- Theatrical release poster
- Directed by: Sergei Loznitsa
- Produced by: Sergei Loznitsa Maria Baker
- Cinematography: Sergei Loznitsa Serhiy Stetsenko Mykhailo Yelchev
- Edited by: Sergei Loznitsa Danielius Kokanauskis
- Production companies: Atoms & Void
- Distributed by: United States: The Cinema Guild France: ARP Sélection
- Release dates: 21 May 2014 (Cannes); 12 December 2014 (USA);
- Running time: 130 minutes
- Countries: Ukraine Netherlands
- Language: Ukrainian

= Maidan (2014 film) =

Documentary film by Sergei Loznitsa

Maidan (Майдан) is a 2014 documentary film, directed by Sergei Loznitsa. It focuses on the Euromaidan movement of 2013 and 2014 in Maidan Nezalezhnosti (Independence Square) in Ukraine's capital Kyiv. It was filmed during the protests and depicts different aspects of the revolution, from the peaceful rallies to bloody clashes between police and civilians.

The film premiered on May 21, 2014 at the 2014 Cannes Film Festival. It had a theatrical release in the United States on December 12, 2014.

==Synopsis==
The film explores and follows the protests and violence in Kyiv's Maidan Nezalezhnosti (Independence Square) which lead to the overthrow of President Viktor Yanukovych.

==Releases==
After its premiere at Cannes, the film had a theatrical release in France on May 23, 2014. The film was released in Ukraine on July 24, 2014. It had a limited release in US on December 12, 2014 before expanding world wide on February 20, 2015, which coincided with the date of the revolution in Ukraine. As of April 2018, the movie had not yet been shown in Russia.

==Reception==
The film has received positive reception from critics. Review aggregator Rotten Tomatoes reports that 100% of 24 film critics have given the film a positive review, with a rating average of 7.91 out of 10. On Metacritic, which assigns a weighted mean rating out of 100 reviews from film critics, the film holds an average score of 86, based on 9 reviews, indicating a 'Universal acclaim' response.

Leslie Felperin of The Hollywood Reporter gave the film a positive review and said that "[t]his stunning, epic-scaled film harkens back to the heroic, journalistic roots of documentary-making and yet feels ineffably modern and formally daring." In his review for Variety, Jay Weissberg wrote that "In contrast with most documentaries made in the wake of an historic event, "Maidan" will last beyond the current Ukrainian upheaval to stand as compelling witness and a model response to a seminal moment too fresh to be fully processed." Lee Marshal, reviewing the film for Screen International, said that "[e]ven in the midst of the molotovs, Loznitsa's sincere and memorable document retains its fascination with those small details that make us human, and make democracy worth fighting for." Michael Atkinson of The Village Voice called it "Easily the most rigorous, vital, and powerful movie of 2014, Sergei Loznitsa's Maidan may be a perfect Bazinian cinema-machine - reality is captured, crystallized, honored for its organic complexity, and delivered unpoisoned by exposition or emphasis." Andrew Pulver, in a review for The Guardian, stated: "[i]n some ways it's perfect, in its Eisenstein-esque refusal to compromise on the idea of the crowd as the key participant.
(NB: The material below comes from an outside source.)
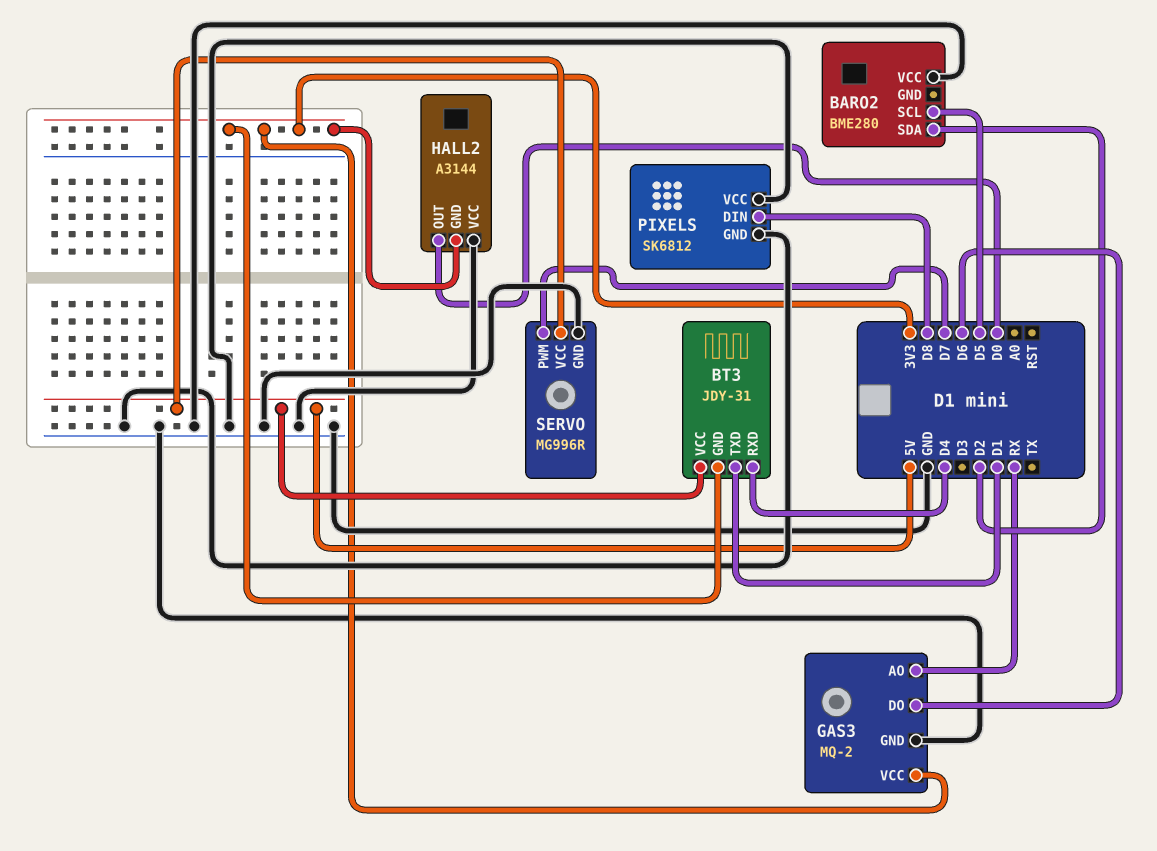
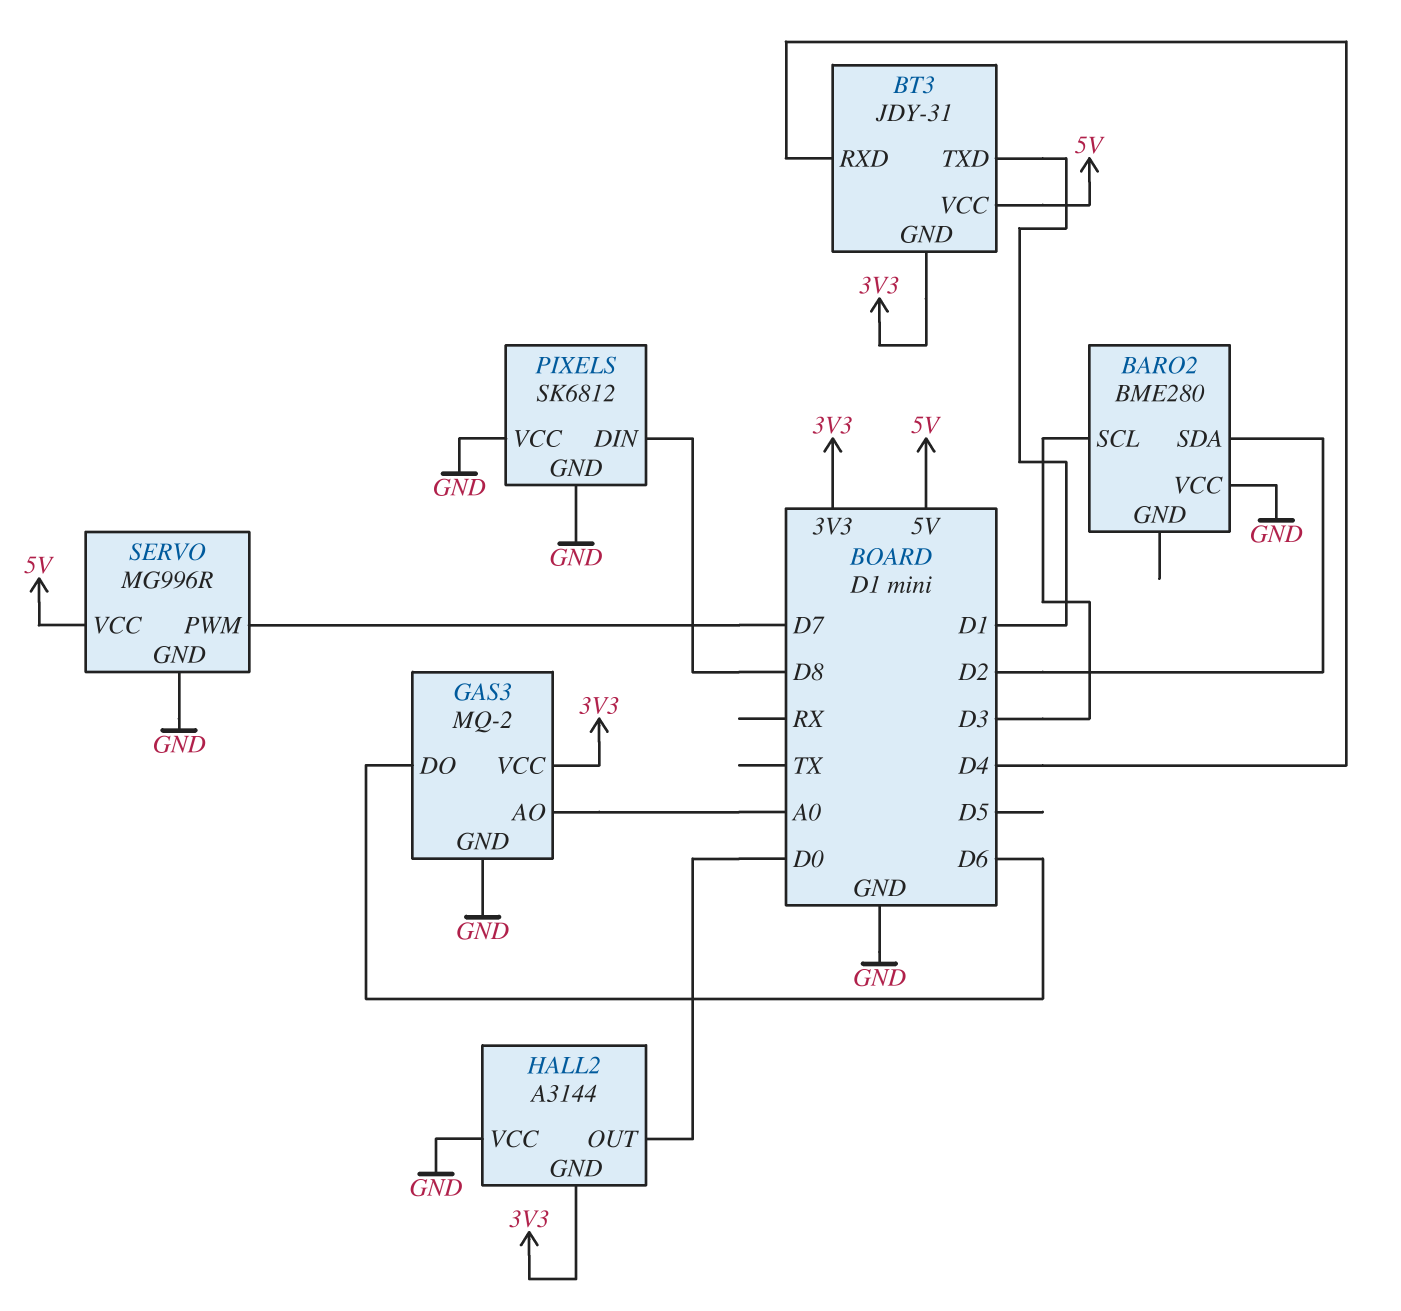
BARO2 pin SCL: D5 -> D3
GAS3 pin AO: RX -> A0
In other ways, though, its sternness hampers it."

Howard Feinstein of Filmmaker Magazine wrote that "Maidan is gorgeous if stark. It never crosses the line into aestheticizing the revolution, the suffering and brutality that come along with it. Its artfulness stems from obsessive precision. You register Maidan just as you do the well-known paintings of horror from, say, the Spanish Civil War and the French Revolution: Not an interpretation, but an artwork capturing the truth of a historic moment." Daniel Walber of Nonfics, called the film "a portrait of a people, a place and a moment rather than a dissertation on its context or implications. It is raw, unflinching cinema for a troubled nation in a great and terrible moment." Oleg Ivanov of Slant Magazine gave the film three out of four stars, writing that "[i]t puts the viewer inside Maidan, allowing them to draw their own conclusions about the ideas and agendas espoused by the movement's leaders and participants."

==Literature==
- Lilya Kaganovsky Review of Maidan // Slavic Review. — 2015. — Vol. 74, iss. 4. — P. 894–895. — DOI:10.5612/slavicreview.74.4.894.